Report each line of the records below that contains the string "common", copying every such line in full.
◆ ◆ ◆ ◆
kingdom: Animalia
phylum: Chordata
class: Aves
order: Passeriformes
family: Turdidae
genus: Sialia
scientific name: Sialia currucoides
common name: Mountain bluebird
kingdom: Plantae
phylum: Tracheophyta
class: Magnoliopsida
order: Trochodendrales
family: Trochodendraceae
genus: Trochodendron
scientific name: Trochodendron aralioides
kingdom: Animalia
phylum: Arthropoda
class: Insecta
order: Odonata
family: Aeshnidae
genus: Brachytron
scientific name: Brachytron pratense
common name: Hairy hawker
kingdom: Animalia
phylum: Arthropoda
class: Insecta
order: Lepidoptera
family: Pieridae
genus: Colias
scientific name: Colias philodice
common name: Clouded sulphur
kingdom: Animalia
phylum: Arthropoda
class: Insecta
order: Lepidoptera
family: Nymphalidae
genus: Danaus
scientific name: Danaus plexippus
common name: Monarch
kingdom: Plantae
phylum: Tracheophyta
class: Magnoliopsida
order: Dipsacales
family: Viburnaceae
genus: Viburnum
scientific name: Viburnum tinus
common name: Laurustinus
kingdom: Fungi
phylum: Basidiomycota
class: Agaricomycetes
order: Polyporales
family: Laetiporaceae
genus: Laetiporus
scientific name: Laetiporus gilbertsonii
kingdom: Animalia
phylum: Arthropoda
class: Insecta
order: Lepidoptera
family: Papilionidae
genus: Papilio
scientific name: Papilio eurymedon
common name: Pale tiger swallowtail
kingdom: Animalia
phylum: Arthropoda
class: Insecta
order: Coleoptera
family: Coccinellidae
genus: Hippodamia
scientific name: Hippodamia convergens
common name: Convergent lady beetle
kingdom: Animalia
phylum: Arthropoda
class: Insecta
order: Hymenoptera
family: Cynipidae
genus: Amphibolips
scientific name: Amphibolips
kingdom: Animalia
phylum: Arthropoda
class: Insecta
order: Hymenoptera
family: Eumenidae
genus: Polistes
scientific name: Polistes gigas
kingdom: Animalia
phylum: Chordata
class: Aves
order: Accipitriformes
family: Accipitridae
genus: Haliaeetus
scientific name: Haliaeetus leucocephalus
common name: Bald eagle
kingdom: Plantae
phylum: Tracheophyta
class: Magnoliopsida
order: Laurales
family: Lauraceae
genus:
◆ ◆ ◆ ◆
▸ **The answer**:
common name: Mountain bluebird
common name: Hairy hawker
common name: Clouded sulphur
common name: Monarch
common name: Laurustinus
common name: Pale tiger swallowtail
common name: Convergent lady beetle
common name: Bald eagle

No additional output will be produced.